Items from a dataset
::::::::::
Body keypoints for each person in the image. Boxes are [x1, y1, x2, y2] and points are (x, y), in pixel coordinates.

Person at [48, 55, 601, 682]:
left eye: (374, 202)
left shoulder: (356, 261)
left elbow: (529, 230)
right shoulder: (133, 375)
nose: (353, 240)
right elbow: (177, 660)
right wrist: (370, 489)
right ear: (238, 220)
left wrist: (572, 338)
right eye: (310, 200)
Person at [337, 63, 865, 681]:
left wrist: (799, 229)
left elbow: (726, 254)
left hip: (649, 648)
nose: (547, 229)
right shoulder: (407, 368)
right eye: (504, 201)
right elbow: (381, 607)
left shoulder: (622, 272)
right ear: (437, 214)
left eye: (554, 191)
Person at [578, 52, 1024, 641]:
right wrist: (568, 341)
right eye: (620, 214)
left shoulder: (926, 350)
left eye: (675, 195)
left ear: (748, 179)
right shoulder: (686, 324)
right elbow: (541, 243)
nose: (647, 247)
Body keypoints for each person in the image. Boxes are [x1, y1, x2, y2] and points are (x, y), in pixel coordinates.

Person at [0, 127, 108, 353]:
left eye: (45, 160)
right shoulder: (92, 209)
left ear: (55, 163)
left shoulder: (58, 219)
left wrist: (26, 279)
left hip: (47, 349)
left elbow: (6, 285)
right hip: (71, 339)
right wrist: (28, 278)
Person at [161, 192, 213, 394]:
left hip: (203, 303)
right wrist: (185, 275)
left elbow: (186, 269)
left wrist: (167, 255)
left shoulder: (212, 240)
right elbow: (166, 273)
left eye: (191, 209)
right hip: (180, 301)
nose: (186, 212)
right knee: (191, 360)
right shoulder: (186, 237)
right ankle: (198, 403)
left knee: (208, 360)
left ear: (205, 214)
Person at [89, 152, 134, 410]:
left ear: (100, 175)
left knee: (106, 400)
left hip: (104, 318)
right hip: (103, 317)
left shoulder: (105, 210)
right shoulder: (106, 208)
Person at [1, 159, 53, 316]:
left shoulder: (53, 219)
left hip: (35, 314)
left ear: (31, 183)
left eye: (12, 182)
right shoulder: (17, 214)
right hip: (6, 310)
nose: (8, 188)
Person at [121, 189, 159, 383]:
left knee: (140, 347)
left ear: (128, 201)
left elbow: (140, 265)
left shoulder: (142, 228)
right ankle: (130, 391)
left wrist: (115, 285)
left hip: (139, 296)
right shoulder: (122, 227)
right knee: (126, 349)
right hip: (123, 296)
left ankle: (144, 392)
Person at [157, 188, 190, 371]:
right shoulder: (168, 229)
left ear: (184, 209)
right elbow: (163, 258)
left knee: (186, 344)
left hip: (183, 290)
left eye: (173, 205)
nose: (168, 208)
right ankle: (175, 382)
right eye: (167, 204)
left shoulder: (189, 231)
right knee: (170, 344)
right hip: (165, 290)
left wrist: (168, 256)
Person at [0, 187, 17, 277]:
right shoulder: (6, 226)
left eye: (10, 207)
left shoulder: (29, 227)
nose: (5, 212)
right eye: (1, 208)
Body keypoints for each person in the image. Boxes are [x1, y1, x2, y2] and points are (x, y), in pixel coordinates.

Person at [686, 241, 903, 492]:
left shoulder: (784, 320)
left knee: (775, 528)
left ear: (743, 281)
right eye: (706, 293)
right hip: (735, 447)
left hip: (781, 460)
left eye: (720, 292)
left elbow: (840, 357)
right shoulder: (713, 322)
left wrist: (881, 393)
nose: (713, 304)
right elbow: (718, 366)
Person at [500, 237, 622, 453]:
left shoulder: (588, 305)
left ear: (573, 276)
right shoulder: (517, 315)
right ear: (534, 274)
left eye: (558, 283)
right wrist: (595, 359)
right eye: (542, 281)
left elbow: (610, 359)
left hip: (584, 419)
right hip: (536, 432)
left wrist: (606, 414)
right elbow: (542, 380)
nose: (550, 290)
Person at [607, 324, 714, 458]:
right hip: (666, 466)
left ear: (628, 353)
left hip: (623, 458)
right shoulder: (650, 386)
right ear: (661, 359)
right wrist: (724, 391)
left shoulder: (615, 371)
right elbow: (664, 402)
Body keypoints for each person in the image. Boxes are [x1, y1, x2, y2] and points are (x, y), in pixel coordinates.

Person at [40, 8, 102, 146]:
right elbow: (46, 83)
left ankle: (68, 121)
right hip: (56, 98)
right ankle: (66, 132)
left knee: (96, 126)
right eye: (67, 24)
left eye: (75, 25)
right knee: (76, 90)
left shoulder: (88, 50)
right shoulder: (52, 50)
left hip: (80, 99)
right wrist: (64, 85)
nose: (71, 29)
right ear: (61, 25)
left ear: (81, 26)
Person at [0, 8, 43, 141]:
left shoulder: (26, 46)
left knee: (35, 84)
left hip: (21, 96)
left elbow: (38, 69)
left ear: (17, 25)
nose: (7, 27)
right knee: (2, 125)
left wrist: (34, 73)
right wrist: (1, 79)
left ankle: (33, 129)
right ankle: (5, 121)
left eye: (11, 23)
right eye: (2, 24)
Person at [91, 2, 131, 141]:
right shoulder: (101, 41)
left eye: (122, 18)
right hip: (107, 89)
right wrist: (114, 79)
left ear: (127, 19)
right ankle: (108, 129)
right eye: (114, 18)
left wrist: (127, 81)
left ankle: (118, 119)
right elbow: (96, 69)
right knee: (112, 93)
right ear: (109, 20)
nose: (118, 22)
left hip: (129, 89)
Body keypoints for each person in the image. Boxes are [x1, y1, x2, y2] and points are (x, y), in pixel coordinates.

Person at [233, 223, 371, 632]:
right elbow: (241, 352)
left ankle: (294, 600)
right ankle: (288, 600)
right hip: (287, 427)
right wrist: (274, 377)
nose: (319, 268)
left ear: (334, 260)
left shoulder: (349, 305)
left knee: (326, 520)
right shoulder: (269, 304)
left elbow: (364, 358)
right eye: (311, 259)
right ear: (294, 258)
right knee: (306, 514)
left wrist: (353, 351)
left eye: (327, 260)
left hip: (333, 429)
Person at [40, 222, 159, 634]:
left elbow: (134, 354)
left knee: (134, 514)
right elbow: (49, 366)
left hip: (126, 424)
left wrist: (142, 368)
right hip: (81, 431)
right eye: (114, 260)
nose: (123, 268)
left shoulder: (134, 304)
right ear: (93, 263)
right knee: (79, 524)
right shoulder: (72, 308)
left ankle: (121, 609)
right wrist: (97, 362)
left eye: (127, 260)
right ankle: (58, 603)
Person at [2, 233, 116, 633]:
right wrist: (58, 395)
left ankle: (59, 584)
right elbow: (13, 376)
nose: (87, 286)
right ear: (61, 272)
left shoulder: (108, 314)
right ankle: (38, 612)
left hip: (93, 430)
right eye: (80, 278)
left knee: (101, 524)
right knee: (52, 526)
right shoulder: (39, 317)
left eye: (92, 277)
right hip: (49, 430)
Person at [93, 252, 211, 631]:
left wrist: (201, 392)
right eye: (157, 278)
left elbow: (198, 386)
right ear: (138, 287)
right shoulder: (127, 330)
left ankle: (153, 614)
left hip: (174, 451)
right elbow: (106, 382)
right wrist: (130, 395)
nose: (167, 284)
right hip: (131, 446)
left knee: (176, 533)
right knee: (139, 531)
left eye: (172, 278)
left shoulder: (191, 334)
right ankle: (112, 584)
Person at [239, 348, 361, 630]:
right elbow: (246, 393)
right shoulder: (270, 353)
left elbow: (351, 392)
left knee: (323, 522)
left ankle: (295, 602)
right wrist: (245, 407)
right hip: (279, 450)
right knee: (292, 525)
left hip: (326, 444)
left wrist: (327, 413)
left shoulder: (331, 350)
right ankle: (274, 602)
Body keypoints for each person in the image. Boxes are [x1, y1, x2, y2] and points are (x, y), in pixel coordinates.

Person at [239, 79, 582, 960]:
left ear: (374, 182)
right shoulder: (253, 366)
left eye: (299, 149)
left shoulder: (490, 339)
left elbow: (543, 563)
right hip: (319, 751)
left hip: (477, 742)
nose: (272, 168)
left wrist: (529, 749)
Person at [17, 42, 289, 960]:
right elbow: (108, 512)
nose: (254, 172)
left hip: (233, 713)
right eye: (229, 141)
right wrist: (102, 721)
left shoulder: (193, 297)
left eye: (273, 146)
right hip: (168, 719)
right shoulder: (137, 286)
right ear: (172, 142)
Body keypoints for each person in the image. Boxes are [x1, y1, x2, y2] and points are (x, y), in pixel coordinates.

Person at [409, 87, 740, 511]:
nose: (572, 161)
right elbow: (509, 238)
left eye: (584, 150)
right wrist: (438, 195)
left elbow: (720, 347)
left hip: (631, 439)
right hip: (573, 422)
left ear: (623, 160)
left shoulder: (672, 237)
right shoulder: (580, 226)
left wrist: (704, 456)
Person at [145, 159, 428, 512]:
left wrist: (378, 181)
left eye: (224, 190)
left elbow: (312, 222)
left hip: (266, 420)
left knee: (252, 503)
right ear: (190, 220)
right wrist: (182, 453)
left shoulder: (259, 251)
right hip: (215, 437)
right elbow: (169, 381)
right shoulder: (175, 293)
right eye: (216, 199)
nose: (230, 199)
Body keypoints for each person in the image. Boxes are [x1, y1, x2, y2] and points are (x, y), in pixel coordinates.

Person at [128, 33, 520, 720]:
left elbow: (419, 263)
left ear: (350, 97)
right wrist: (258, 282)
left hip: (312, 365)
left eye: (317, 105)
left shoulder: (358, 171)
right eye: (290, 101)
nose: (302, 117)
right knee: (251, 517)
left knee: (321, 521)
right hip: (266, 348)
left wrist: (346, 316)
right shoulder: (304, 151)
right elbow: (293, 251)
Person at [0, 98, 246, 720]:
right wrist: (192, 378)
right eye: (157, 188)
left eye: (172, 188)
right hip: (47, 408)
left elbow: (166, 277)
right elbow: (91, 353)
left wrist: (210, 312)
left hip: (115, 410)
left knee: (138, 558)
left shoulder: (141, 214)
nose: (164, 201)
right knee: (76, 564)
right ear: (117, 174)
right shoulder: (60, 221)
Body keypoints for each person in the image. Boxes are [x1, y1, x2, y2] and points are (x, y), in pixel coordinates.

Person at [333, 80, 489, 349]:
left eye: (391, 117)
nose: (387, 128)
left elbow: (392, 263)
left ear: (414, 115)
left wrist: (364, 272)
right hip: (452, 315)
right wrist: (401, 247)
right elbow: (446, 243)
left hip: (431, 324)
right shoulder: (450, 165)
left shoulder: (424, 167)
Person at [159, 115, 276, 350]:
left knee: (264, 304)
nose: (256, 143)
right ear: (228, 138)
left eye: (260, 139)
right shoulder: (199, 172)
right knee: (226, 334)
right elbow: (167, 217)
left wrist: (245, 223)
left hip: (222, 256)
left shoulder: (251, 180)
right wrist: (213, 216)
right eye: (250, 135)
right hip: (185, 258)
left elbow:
::::::::::
◆ Exercise goal ◆
Give back exactly the lines above, from the line containing "left ankle: (295, 602)" through the line containing "nose: (272, 168)", with both end lines and nothing more.

◆ Reply to the exercise ◆
left ankle: (295, 602)
right wrist: (245, 407)
right hip: (279, 450)
right knee: (292, 525)
left hip: (326, 444)
left wrist: (327, 413)
left shoulder: (331, 350)
right ankle: (274, 602)
Body keypoints for each person in the image. Boxes are [x1, y1, x2, y2] and points are (x, y), in pixel coordinates.

Person at [239, 79, 582, 960]:
left ear: (374, 182)
right shoulder: (253, 366)
left eye: (299, 149)
left shoulder: (490, 339)
left elbow: (543, 563)
right hip: (319, 751)
left hip: (477, 742)
nose: (272, 168)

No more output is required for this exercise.